In a second phase, we scan the scenes for media asset items and their associated files. This requires loading each scene. However, this process can be deferred until a document is opened. Even then, the process can be performed in the background and interrupted at any time. This scan is performed in UBDocument::scanAssets().

To accomplish this, we had to extend the UBBackgroundLoader to allow throttling, even though the results are processed in the background. A detailed description of the problem and the chosen solution can be found in Background loading.
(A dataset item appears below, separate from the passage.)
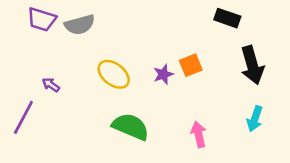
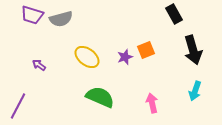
black rectangle: (227, 18) -> (174, 14), turned 42
purple line: (23, 117) -> (18, 106), moved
The procedure is as follows:

When a document is opened in Board mode, the UBDocumentController calls UBDocument::scanAssets().
Here, we first ensure that the initial scan is complete and that all scene UUIDs have been identified. The first pass also removes asset information from scenes that were manipulated by an earlier version of OpenBoard. Assets may have changed, causing the associated TOC entry to become inaccurate.
Next, we assemble a list of all pages with missing asset information.
If this list is not empty, we start a background loader for it.
When the background loader delivers a result, we use it to ask the UBPersistenceManager to prepare to load that scene without adding it to the cache.
prepareSceneLoading() returns an opaque handle if the scene needs to be loaded (i.e. if it is not already in the cache). This handle is actually a shared pointer to the SceneCacheEntry managing the loading process. Since this entry was not added to the cache, we must keep it alive by storing the handle in a set.
If the background loader does however not return a result or if the scene is already in the cache, then we trigger the delivery of the next result by calling resultProcessed().
The loading process in the SceneCacheEntry is mainly controlled in startLoading(). A timer is started here, which performs stepwise loading of the scene on the main thread without blocking user interactions.
Once the scene is loaded, we call UBGraphicsScene::loadingCompleted(), which in turn informs the document by calling UBDocument::sceleLoaded(), passing a pointer to the scene and the aforementioned opaque handle.
Here, we remove the handle from the set again, which releases and deletes the SceneCacheEntry.
After that, the scene is scanned for media asset items.
If an item uses a media asset UUID that is not SHA-1 based (UUIDv5), then we calculate a new UUID and replace it. The media asset file is copied if necessary.
If the scene was modified by this process, we save it.
Finally, we trigger the delivery of the next result by calling resultProcessed().